He was born at Cambuslang in 1885, and was the second son of John McWhan, headmaster of Cambuslang School. He was educated at Whitehill School, Glasgow, and entered the University of Glasgow as third in the open bursary competition. As an undergraduate he was awarded both the Cleland Gold Medal in the Class of Natural Philosophy and the Cunninghame Gold Medal in the Advanced Honours Class of Mathematics. In 1907 he graduated M.A. with First-Class Honours in Mathematics and Natural Philosophy, and gained the George A Clark Scholarship. Under the inspiration of Professor Andrew Gray his interests lay at this time towards physics and he proceeded to the University of Göttingen with the Scholarship, being the fifth of a series of eight Glasgow graduates to study physics at Göttingen. There under the direction of Eduard Riecke he did experimental work in thermodynamics, for which he was awarded the degree of Ph.D. His years at Göttingen were fruitful and happy, and he represented the University of Glasgow at the bicentenary celebrations of the University of Göttingen in 1937.

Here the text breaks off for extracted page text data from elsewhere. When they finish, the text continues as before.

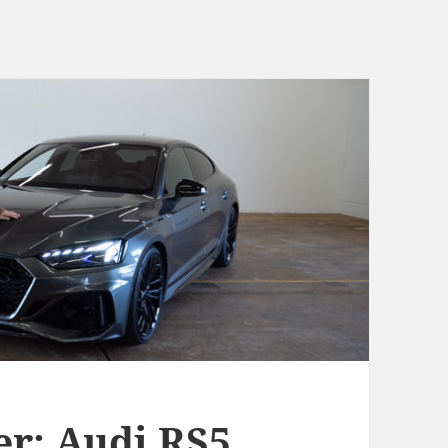
er: Audi RS5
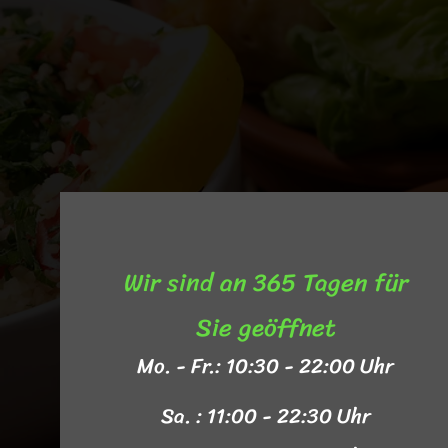
Wir sind an 365 Tagen für
Sie geöffnet​
Mo. - Fr.: 10:30 - 22:00 Uhr
Sa. : 11:00 - 22:30 Uhr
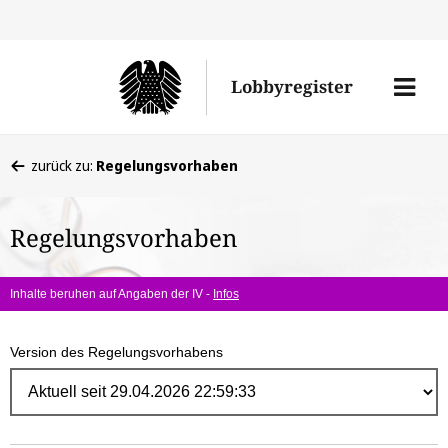
Direk
zum
Men
Lobbyregister
Inhal
öffne
Sie
zurück zu:
Regelungsvorhaben
befinden
sich
Regelungsvorhaben
hier:
Inhalte beruhen auf Angaben der IV -
Infos
Version des Regelungsvorhabens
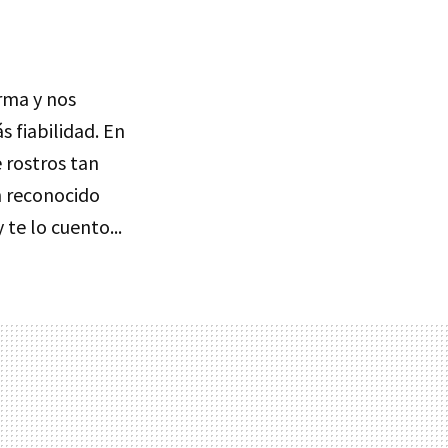
rma y nos
 fiabilidad. En
e rostros tan
 reconocido
te lo cuento...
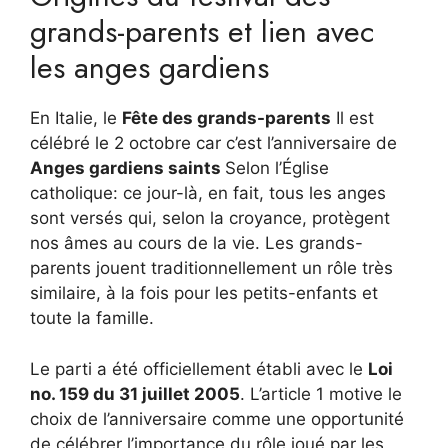
grands-parents et lien avec
les anges gardiens
En Italie, le
Fête des grands-parents
Il est
célébré le 2 octobre car c’est l’anniversaire de
Anges gardiens saints
Selon l’Église
catholique: ce jour-là, en fait, tous les anges
sont versés qui, selon la croyance, protègent
nos âmes au cours de la vie. Les grands-
parents jouent traditionnellement un rôle très
similaire, à la fois pour les petits-enfants et
toute la famille.
Le parti a été officiellement établi avec le
Loi
no. 159 du 31 juillet 2005
. L’article 1 motive le
choix de l’anniversaire comme une opportunité
de célébrer l’importance du rôle joué par les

In 1910 he was appointed Assistant and in 1913 Lecturer in the Department of Mathematics in the University of Glasgow. From the end of the last war, until he was overtaken by his last illness in January 1943, his work in the Department was confined to the classes for students of Engineering Science. One of the developments which he initiated was a series of voluntary summer courses, begun in 1920, for instruction and practice in graphical and mechanical calculation, nomography and allied topics. Competition for places in these courses was keen and the work of the students was very good.
He was for many years a Member of the Faculty of Engineering and of the Senate. He was a Member of the Edinburgh Mathematical Society, the Mathematical Association, and the Glasgow Mathematical Association, and was elected a Fellow of the Royal Society of Edinburgh in 1921. To the Proceedings of each of these societies he was a contributor.
His interests were almost wholly confined to his work at the University. He was an artist in everything he did there. Every lecture was thoroughly prepared, and no examination paper left his hand until he was satisfied that every question was exactly right. Though for some obscure reason he never sought publication, his lecture MSS were so perfect that they might have been sent to the printer unaltered.
He was scrupulous and very sensitive, always loyal to his intimate friends, a vigorous and tenacious contender for what he believed to be right, and he had the gift of a quiet sense of humour.
He married Winifred Stevens in 1926, and is survived by her and by one son.